Le chômage volontaire existe. N’en déplaise aux naïfs, un nombre conséquent de nos concitoyens font le choix rationnel et conscient de refuser des offres d’emplois pour continuer à vivre des aides sociales. On peut débattre de l’ampleur du phénomène mais le nier relève de l’angélisme ou la malhonnêteté intellectuelle. Il ne s’agit pas – comme certains aimeraient le croire – de « stigmatiser les chômeurs », mais tout au contraire d’admettre que les gens ne sont pas des imbéciles et qu’un certain nombre d’entre eux exploitent le système. Refuser d’aller travailler pour rien, ce n’est pas être un fainéant, c’est se comporter de façon parfaitement rationnelle. Nous avons fixé une règle du jeu centrée sur la définition de « droits » ; comment s’étonner que des êtres doués de raison exploitent cette règle dans le sens de leurs intérêts ?

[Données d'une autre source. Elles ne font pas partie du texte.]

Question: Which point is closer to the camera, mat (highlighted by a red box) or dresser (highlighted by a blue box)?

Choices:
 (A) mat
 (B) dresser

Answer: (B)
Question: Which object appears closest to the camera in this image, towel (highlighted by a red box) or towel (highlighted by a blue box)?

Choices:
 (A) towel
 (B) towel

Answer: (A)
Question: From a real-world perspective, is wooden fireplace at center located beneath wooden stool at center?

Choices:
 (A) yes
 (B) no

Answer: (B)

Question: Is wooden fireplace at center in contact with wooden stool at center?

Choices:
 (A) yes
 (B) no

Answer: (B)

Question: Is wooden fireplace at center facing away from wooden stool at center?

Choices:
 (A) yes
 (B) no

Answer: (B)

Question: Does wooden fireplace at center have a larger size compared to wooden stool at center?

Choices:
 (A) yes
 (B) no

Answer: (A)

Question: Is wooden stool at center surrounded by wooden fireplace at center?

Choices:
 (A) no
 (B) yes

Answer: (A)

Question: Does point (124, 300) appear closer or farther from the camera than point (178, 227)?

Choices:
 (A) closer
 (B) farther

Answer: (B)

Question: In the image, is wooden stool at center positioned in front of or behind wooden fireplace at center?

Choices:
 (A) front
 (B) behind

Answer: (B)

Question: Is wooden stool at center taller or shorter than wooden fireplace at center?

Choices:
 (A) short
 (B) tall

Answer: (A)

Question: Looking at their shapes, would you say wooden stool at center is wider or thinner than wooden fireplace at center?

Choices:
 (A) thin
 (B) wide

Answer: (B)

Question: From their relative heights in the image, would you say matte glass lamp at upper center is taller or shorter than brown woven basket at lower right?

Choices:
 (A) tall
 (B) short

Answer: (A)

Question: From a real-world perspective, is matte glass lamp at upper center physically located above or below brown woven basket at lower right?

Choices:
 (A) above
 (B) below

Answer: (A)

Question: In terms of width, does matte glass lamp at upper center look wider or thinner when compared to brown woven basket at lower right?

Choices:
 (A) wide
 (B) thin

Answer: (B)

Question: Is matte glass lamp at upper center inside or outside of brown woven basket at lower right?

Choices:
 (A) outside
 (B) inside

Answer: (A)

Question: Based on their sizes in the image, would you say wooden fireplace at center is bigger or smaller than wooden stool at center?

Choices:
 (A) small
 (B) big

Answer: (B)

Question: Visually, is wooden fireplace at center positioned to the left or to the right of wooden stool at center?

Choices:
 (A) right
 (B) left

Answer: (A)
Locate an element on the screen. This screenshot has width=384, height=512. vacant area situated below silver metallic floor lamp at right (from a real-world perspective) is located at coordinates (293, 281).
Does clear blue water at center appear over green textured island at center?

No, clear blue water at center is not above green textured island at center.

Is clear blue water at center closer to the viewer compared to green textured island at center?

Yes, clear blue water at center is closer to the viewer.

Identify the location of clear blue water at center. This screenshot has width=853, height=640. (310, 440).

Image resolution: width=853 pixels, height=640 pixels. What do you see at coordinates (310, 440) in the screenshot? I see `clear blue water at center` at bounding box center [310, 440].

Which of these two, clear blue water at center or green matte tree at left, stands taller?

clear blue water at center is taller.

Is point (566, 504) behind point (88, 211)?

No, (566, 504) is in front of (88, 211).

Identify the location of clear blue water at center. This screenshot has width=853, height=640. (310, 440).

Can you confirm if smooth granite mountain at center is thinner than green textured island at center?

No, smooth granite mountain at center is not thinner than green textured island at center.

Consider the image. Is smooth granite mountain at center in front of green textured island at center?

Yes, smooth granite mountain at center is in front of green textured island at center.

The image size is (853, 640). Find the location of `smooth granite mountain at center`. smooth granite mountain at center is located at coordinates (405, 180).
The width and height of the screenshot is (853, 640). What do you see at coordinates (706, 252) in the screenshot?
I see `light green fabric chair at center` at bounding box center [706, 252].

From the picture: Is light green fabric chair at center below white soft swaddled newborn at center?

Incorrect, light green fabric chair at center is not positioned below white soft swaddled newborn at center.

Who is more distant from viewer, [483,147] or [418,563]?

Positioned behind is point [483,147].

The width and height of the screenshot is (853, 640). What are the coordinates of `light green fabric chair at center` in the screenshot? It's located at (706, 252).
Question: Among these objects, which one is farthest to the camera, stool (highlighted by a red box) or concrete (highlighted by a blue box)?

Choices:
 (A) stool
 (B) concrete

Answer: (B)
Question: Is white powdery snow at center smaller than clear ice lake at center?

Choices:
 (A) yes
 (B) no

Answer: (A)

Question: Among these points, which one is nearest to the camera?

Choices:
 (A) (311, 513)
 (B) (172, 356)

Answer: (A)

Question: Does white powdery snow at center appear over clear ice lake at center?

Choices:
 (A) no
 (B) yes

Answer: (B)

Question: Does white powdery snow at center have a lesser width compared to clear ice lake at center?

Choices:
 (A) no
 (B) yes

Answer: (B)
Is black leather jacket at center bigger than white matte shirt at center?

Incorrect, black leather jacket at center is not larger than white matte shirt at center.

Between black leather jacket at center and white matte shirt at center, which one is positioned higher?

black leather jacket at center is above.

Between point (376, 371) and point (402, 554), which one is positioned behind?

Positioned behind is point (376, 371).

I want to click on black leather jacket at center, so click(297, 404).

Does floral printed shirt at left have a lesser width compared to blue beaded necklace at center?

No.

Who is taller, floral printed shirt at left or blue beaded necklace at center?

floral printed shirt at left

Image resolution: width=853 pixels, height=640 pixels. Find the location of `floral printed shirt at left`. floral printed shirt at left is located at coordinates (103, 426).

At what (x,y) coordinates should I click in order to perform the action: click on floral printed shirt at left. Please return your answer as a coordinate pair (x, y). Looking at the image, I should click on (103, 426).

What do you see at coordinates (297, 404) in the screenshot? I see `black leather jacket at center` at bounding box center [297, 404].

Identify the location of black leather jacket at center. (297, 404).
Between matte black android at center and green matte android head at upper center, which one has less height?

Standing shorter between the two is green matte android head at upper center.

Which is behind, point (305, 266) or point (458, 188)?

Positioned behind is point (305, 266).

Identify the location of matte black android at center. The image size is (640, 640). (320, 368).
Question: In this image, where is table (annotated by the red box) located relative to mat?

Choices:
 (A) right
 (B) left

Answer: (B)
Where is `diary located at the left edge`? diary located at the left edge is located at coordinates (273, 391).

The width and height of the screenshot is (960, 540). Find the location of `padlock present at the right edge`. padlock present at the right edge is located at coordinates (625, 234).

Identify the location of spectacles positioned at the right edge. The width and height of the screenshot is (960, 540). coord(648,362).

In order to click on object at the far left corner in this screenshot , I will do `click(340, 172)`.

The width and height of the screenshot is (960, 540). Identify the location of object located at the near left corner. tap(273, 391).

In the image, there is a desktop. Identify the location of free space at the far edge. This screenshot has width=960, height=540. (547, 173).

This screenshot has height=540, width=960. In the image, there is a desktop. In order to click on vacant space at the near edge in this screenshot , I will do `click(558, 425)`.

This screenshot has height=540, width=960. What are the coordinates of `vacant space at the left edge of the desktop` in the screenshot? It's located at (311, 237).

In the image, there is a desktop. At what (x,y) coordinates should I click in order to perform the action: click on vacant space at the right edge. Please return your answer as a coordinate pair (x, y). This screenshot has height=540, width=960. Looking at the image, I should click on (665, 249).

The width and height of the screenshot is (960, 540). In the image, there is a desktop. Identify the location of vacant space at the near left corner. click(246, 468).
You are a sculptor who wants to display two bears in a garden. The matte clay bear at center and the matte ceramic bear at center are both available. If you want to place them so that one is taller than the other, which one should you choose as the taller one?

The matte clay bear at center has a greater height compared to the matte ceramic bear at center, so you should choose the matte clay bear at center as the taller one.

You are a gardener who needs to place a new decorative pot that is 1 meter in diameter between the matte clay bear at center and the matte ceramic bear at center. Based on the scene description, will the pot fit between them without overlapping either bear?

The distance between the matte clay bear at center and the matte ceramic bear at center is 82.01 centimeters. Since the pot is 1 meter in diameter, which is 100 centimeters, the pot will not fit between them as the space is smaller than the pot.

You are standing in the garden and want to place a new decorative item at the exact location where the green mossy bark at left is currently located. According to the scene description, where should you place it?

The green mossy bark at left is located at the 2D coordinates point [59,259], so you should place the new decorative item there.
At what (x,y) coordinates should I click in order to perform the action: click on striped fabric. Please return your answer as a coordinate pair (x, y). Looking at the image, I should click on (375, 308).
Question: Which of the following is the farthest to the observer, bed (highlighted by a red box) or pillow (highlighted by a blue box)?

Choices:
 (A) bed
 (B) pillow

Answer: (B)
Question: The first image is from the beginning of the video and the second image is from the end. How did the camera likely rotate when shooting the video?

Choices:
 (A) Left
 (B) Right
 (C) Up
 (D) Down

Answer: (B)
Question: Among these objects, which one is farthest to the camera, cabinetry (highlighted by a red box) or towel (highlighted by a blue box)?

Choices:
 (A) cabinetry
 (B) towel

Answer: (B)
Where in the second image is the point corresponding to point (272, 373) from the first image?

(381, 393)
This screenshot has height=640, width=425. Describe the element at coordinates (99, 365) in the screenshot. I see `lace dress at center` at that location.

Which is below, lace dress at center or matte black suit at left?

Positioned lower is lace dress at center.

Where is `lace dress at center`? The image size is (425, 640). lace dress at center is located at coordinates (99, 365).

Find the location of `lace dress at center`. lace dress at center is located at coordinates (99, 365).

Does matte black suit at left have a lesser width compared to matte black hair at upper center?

Trop complexe, mal conçu, bricolé mille fois par des générations de politiciens qui, à l’instar de monsieur Wauquiez, n’ont fait qu’empiler des systèmes bancals sur des « mesurettes» contradictoires ; c’est tout notre système d’aides sociales que nous devons remettre à plat aujourd’hui. Ce modèle social que le monde est supposé nous envier ne génère plus qu’injustices, effets pervers, clientélisme et déficits publics. L’heure n’est plus aux ajustements de paramètres mais à une refonte complète. Le véritable « cancer de la société française», c’est le refus obstiné de cette évidence.